The only result of this was that the hooligans edged away from me and I attracted the attention of three or four of their more enticing girlfriends who came to sit with me. Sadly none of them were on my train.

I was a collossus among men. If I went to Rhodes I could probably straddle the harbour entrance. Not only did I not avoid streetgangs, sometimes I crossed the road just so that I could walk through them to make my point. Pretty soon I would be looking for a cloak and wearing my underpants outside my trousers.

Somewhere around this time Paul was working at servicing various pub electronic games machines, making sure they were working OK and emptying the cash. Sometimes I'd go with him and we could have a few drinks as he worked. One of the places was a particularly unsalubrious place in darkest Liverpool. A very clannish pub and the inhabitants would have made Somerset farmers look positively welcoming.

The drinkers looked on with interest as Paul added a few hundred more quid to the hundreds already in his toolbag, they moved a bit closer. Paul took a four pound lumphammer out of his toolbag and slid it across the table to me "In case we need to knock it a bit" he said. There were no problems leaving and I remarked that it was lucky that he had it with him.

It turned out that he often had it with him. He'd had it with him when we met those skinheads a while ago. It wasn't Pauls steely gaze and determined tread that had moved them aside. It was the suggestive way he was swinging the hammer as he marched on.

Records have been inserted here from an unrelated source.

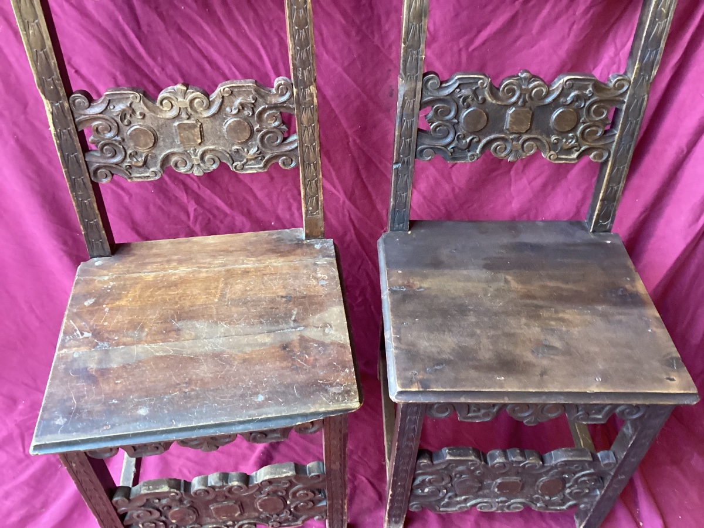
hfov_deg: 58.4
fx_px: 630
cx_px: 352
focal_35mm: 31
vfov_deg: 45.4
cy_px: 264
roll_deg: -5.7
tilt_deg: -42.9
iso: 400
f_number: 2.4
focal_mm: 3.3
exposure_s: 1/50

But, confidence was now in my mindset. I don't go looking for trouble but I don't avoid places because they look a bit 'shakey'. If I go to a new city I like to slip away in the early hours and get the layout of the place before the sun comes up. I like the darkness.

A few years ago my german friend and I were off to visit Munich. It had been snowing and so I wore my long lodenmantle (hunting coat) and she made me wear a french beret. She had to show me how to wear it. "There" she said "You look nice, like some history professor."

We wandered into a large square at Munich, Marienplattze, and there, sitting on a bench and lounging around it, were a bunch of skinheads. The same boots, jeans, T-shirts under braces, shaved heads. People were giving them an extemely wide berth, I just stood and stared. They looked back for a bit and then started to fidget and look at the ground.

"What's that about?" I asked her.

"They are Neo-Nazi's" she said "Just ignore them."

She tugged at my arm "Come away. You are frightening them.".

How the world turns eh? And all because the till wouldn't balance with the receipts forty years before.